*EXERCISE REQUIREMENTS*.
Look through the data below for the string "Chand", and copy every line where it turns up.

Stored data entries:
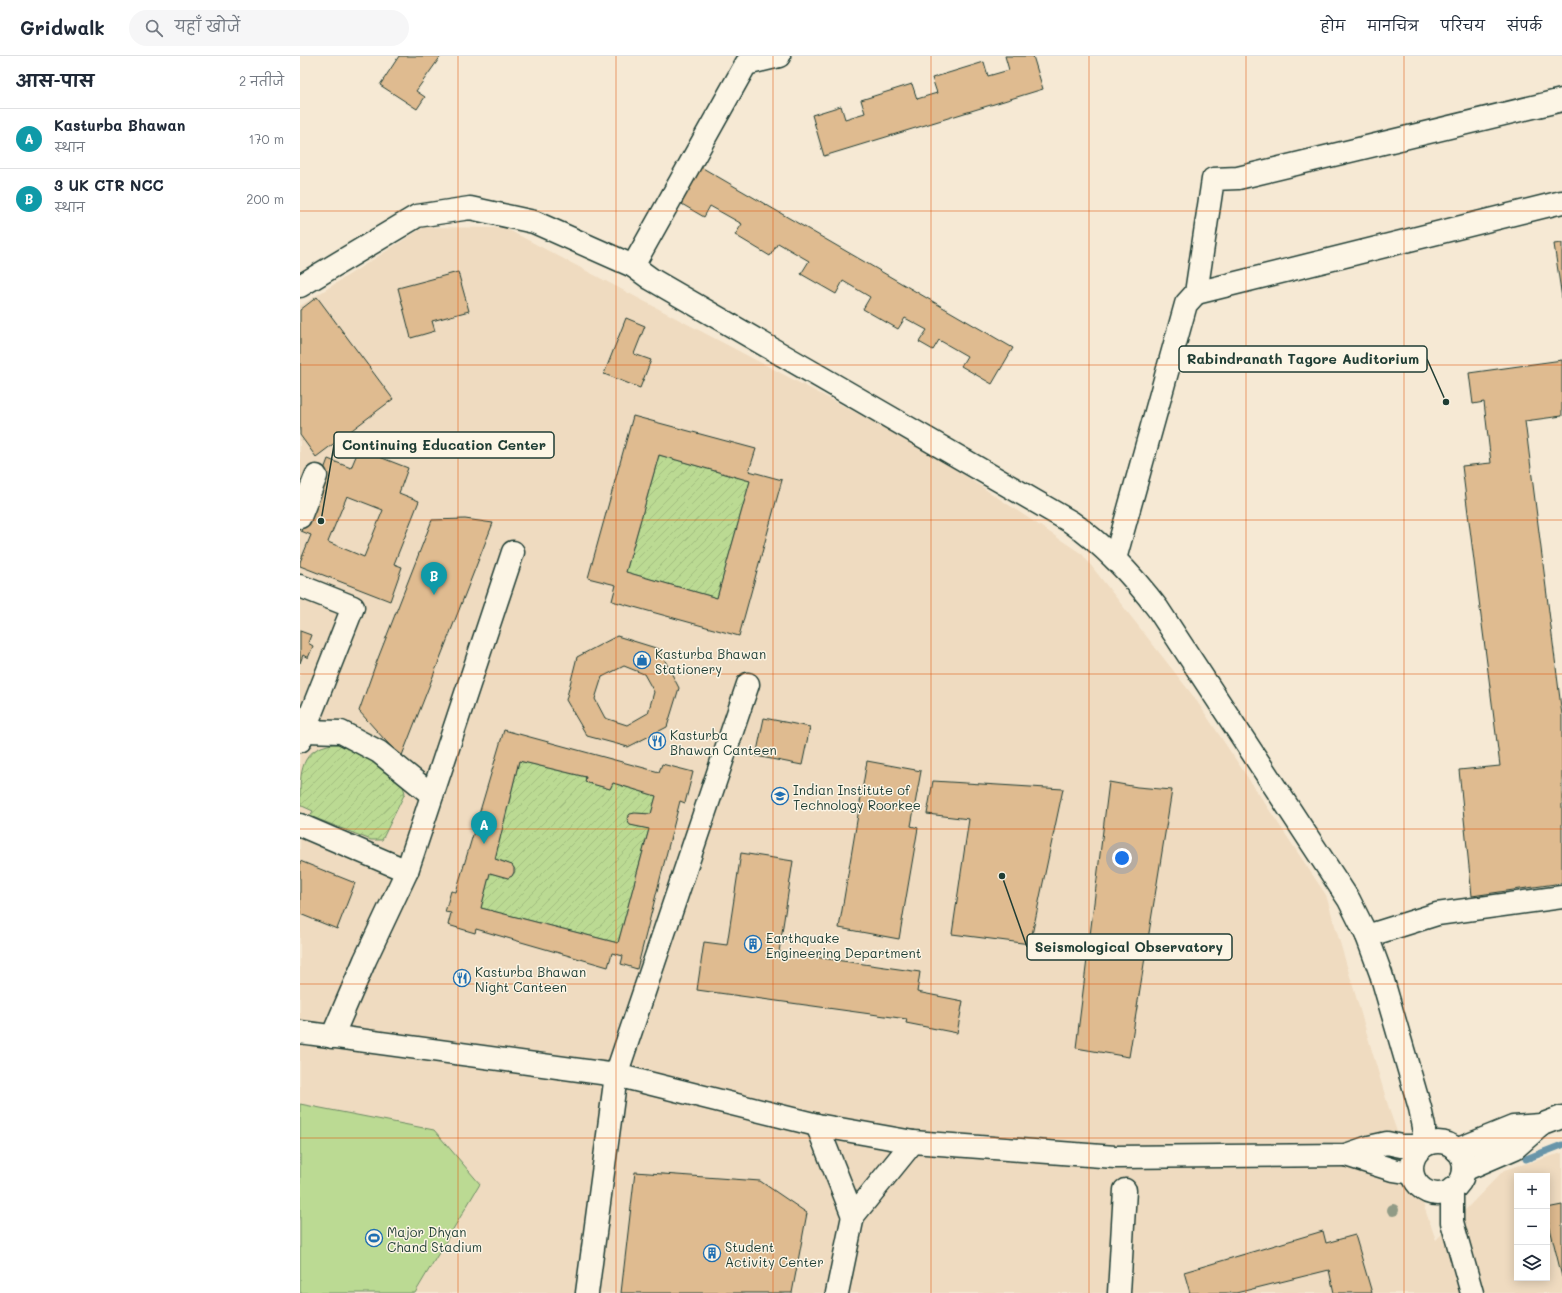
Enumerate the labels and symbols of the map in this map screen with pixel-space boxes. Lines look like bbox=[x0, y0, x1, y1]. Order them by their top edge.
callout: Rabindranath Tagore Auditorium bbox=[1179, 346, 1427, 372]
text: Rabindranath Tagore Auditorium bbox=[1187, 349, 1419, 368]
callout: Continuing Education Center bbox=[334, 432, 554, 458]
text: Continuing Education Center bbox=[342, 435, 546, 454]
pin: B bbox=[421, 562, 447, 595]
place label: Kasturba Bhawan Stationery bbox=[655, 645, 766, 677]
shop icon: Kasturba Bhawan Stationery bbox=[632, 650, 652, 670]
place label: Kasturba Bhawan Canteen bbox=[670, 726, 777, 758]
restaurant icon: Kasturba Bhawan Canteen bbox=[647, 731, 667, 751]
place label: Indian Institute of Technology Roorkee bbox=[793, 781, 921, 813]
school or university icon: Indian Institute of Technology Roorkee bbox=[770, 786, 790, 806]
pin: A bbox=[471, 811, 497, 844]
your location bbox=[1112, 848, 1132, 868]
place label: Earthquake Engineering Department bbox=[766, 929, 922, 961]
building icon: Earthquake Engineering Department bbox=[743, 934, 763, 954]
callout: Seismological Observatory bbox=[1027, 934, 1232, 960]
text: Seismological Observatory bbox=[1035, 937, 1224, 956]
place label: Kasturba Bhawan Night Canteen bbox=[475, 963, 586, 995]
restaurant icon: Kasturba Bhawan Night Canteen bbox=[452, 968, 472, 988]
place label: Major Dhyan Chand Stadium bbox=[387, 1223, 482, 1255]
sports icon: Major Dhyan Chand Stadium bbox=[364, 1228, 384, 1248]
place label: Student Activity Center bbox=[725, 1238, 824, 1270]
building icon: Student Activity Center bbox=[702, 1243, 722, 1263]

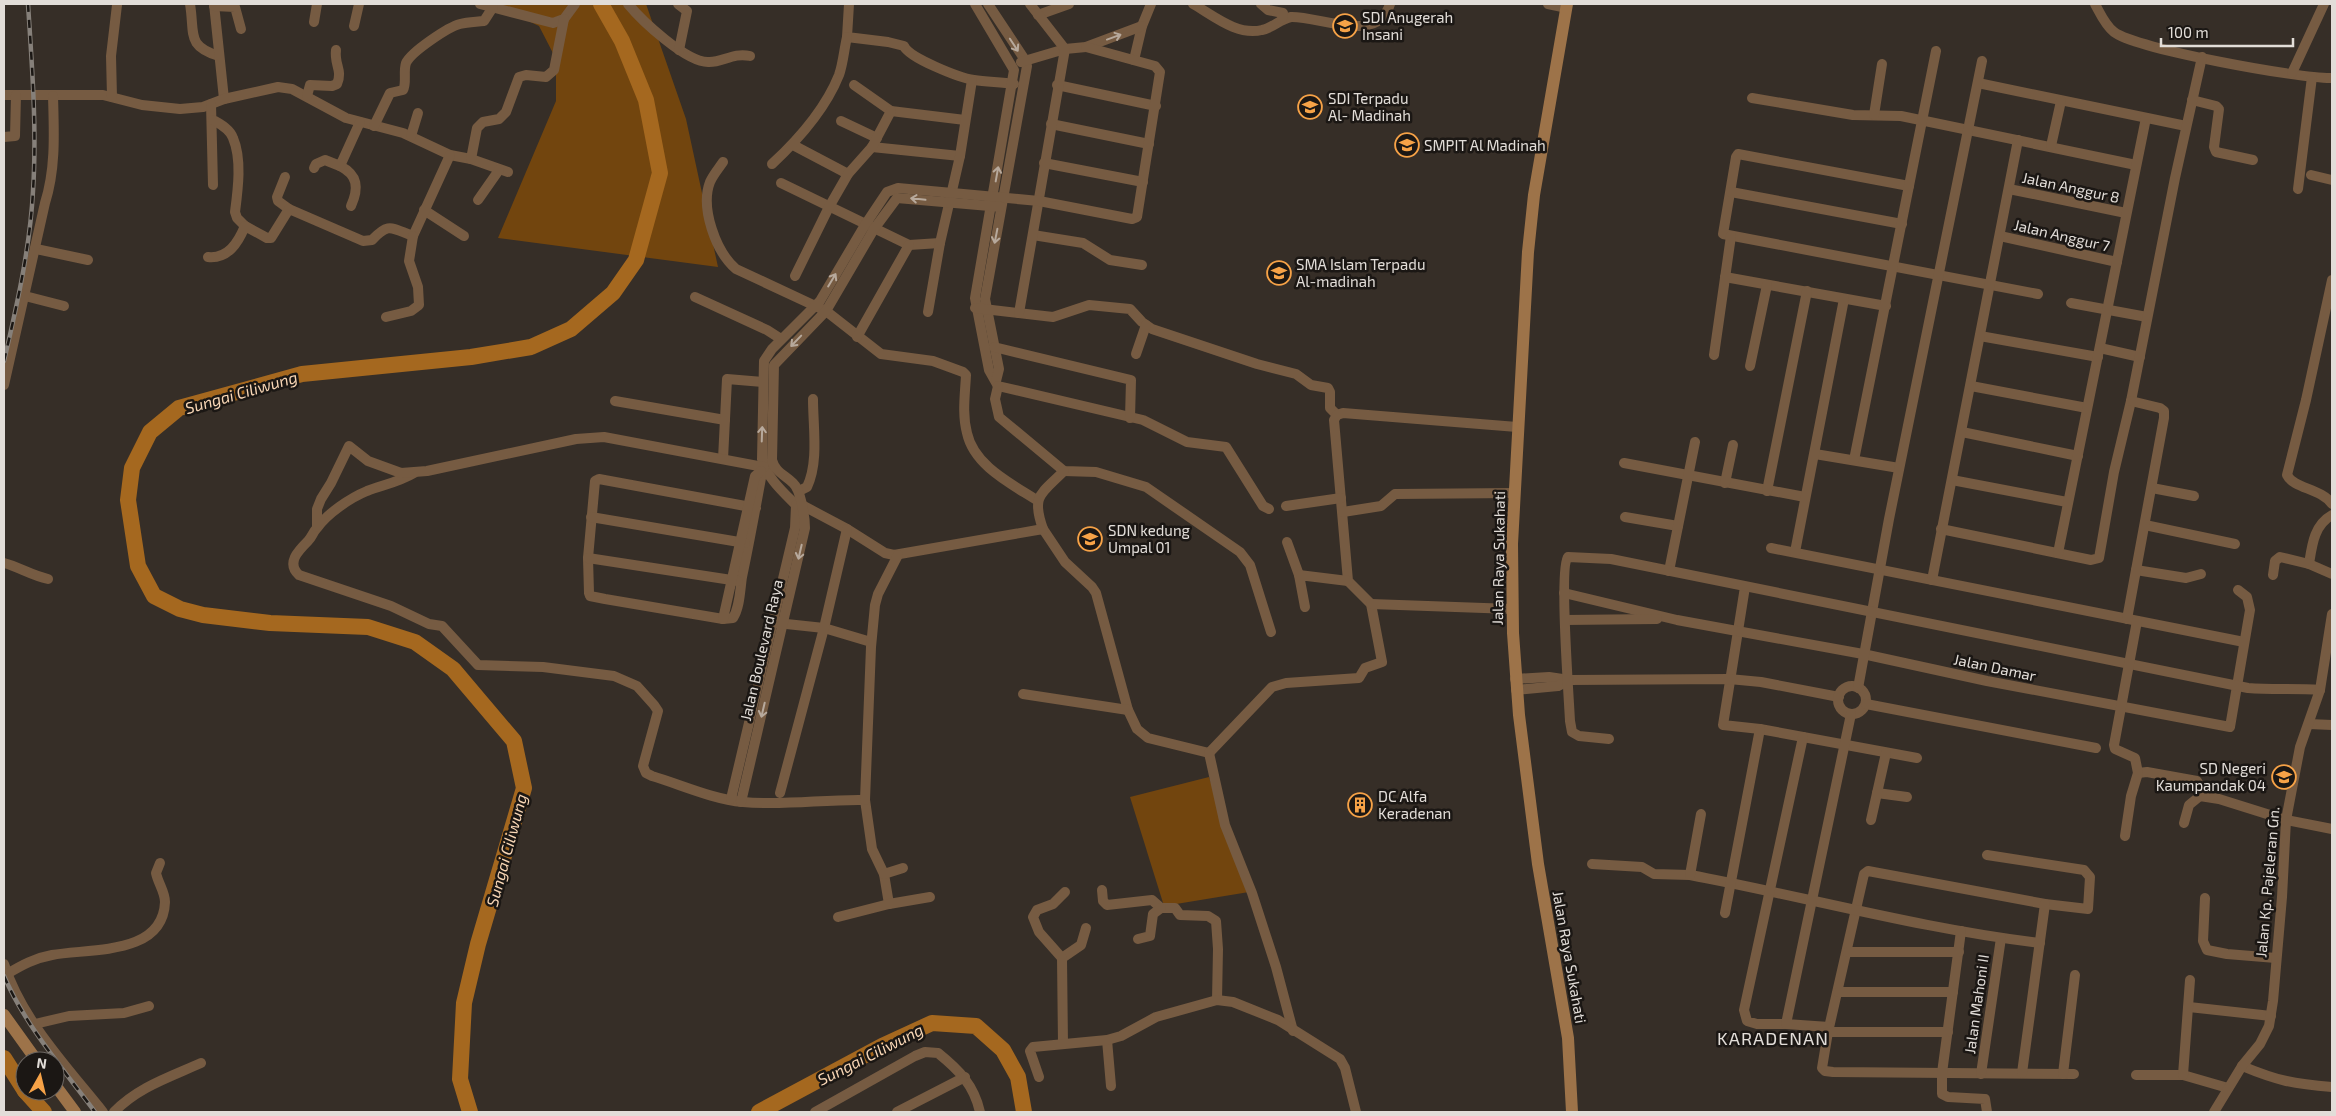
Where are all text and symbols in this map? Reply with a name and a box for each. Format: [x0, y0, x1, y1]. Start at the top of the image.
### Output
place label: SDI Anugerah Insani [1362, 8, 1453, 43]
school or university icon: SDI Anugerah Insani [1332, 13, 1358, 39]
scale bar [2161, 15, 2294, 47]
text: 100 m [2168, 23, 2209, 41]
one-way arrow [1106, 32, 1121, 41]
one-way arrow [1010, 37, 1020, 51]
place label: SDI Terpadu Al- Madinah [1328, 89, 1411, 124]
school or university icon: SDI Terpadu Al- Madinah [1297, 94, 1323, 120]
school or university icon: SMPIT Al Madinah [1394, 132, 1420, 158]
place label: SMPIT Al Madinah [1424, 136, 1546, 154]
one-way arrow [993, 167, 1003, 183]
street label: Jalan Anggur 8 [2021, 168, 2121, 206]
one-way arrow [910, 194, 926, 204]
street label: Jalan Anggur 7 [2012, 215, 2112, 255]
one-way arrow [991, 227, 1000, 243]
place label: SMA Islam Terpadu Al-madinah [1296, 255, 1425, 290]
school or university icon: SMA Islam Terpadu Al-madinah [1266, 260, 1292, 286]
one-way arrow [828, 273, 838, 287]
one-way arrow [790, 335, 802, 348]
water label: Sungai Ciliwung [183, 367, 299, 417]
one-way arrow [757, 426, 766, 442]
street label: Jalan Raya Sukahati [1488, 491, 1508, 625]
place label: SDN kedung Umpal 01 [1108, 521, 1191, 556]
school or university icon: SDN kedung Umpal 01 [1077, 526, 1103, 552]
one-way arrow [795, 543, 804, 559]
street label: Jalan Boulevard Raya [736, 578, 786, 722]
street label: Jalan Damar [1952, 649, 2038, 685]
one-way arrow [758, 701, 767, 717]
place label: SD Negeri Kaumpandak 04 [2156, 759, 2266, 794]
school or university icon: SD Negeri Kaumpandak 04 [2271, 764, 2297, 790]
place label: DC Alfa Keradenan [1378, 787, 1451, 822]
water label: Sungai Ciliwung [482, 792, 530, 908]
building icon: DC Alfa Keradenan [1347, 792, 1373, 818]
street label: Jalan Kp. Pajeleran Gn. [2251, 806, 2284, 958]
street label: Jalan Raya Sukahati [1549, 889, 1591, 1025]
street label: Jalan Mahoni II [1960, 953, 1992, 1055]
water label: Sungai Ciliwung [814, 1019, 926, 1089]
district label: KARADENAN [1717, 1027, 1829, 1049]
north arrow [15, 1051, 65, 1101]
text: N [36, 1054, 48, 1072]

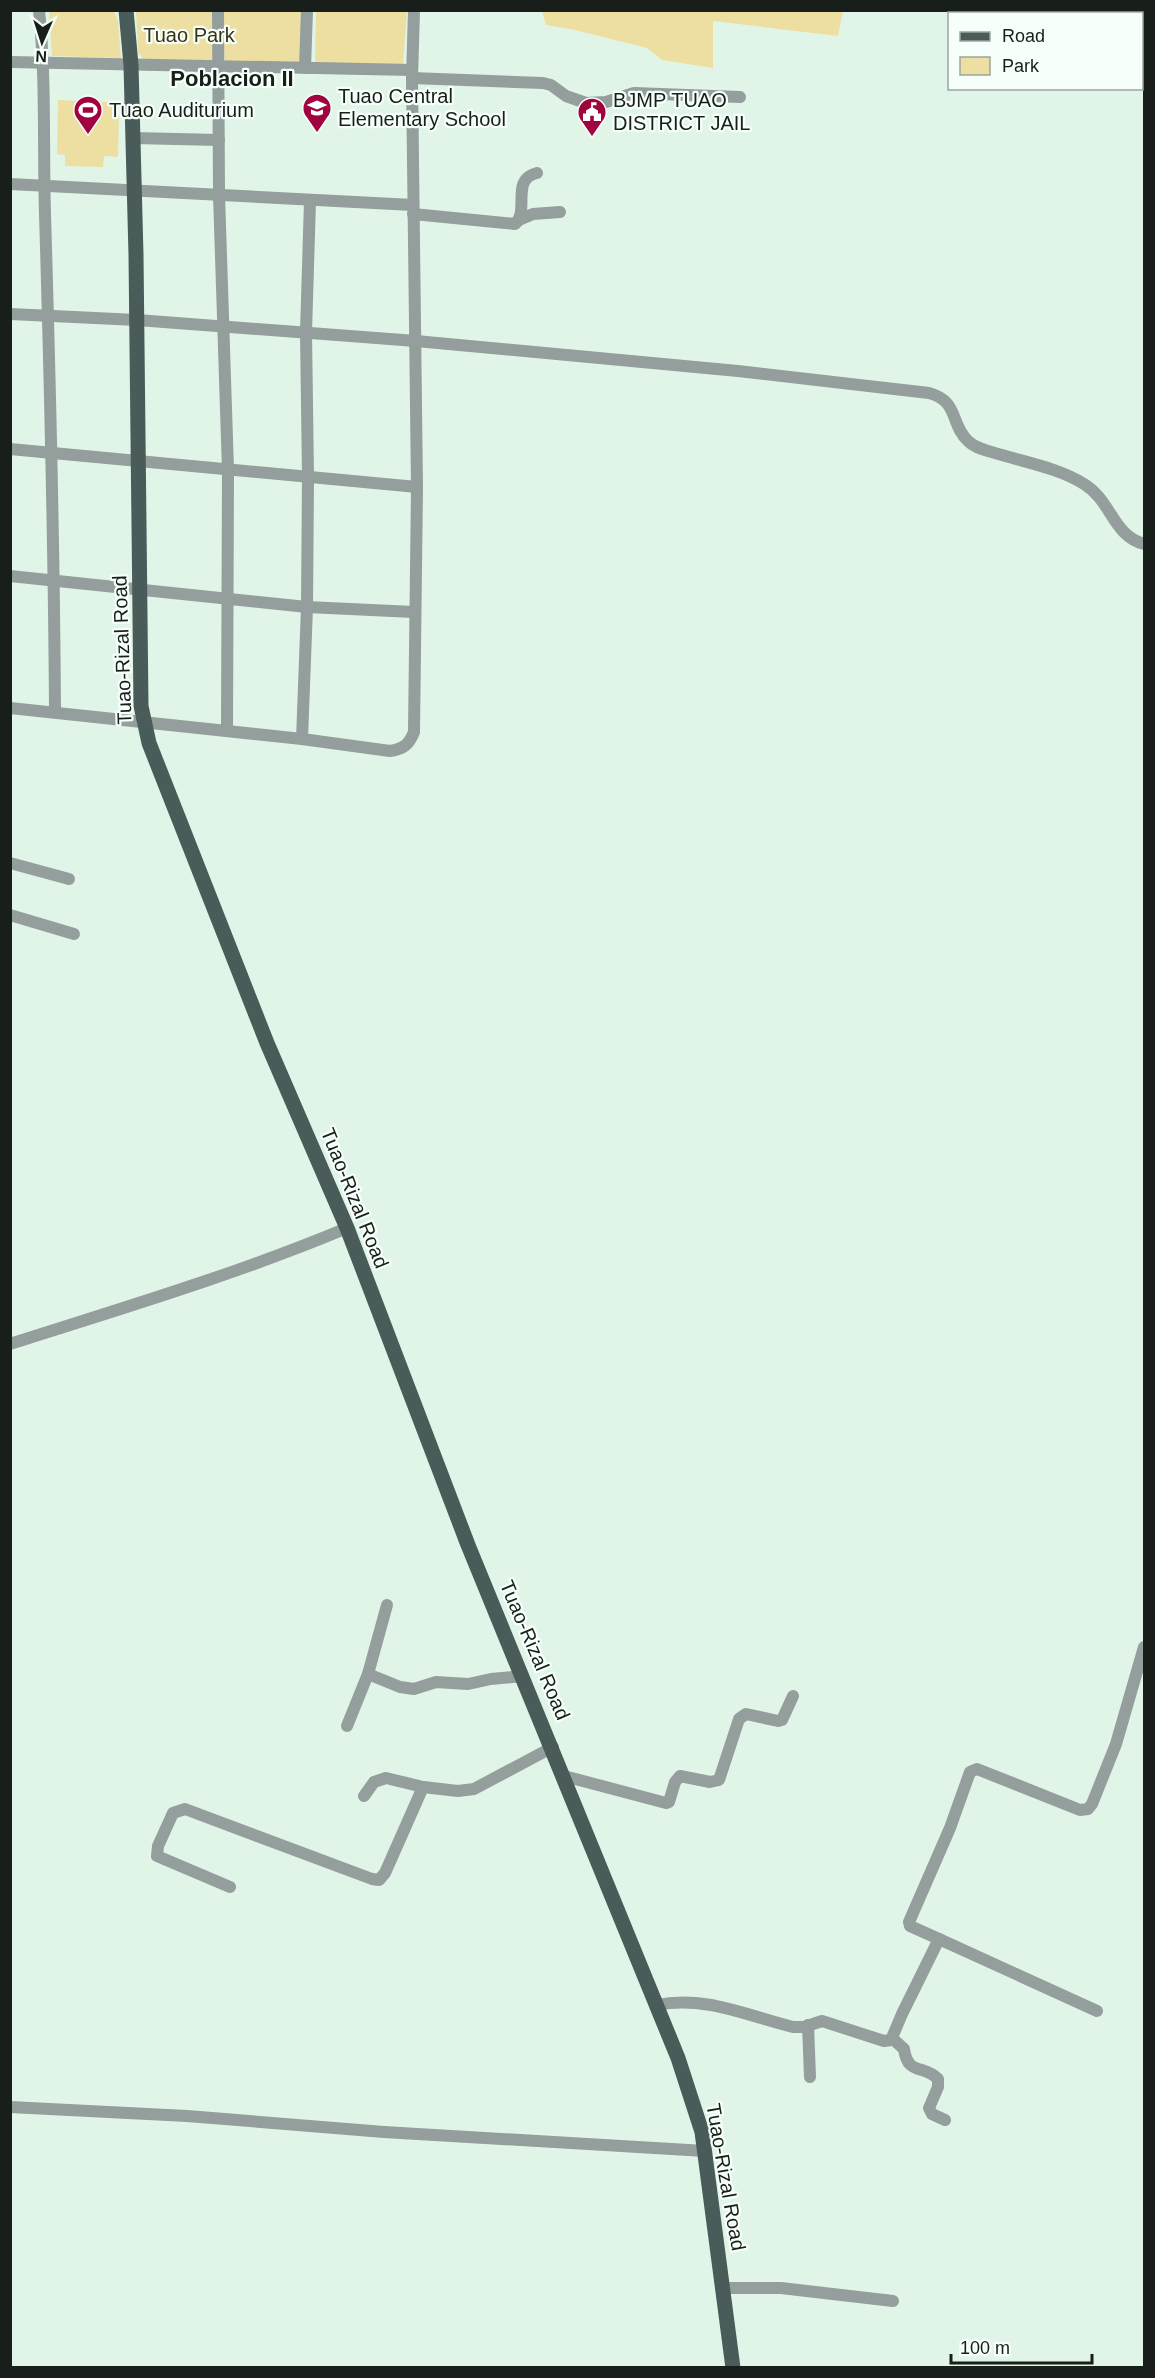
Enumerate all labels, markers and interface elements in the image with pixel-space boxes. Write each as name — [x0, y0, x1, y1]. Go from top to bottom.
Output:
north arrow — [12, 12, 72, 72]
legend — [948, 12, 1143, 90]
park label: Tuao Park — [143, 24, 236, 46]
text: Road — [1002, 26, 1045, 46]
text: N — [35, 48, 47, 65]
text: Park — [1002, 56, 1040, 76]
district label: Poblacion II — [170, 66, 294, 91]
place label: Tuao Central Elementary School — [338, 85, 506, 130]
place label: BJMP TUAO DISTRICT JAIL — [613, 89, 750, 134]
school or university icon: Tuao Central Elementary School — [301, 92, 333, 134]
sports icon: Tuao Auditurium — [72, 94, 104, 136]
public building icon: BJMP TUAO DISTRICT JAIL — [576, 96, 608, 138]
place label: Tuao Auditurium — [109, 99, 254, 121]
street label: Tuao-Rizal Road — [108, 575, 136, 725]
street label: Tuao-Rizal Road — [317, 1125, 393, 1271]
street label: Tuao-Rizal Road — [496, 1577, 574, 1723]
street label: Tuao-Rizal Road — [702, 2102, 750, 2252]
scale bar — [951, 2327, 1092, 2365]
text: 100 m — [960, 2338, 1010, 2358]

*RESPONSE BELOW*.
place label: Major Dhyan Chand Stadium bbox=[387, 1223, 482, 1255]
sports icon: Major Dhyan Chand Stadium bbox=[364, 1228, 384, 1248]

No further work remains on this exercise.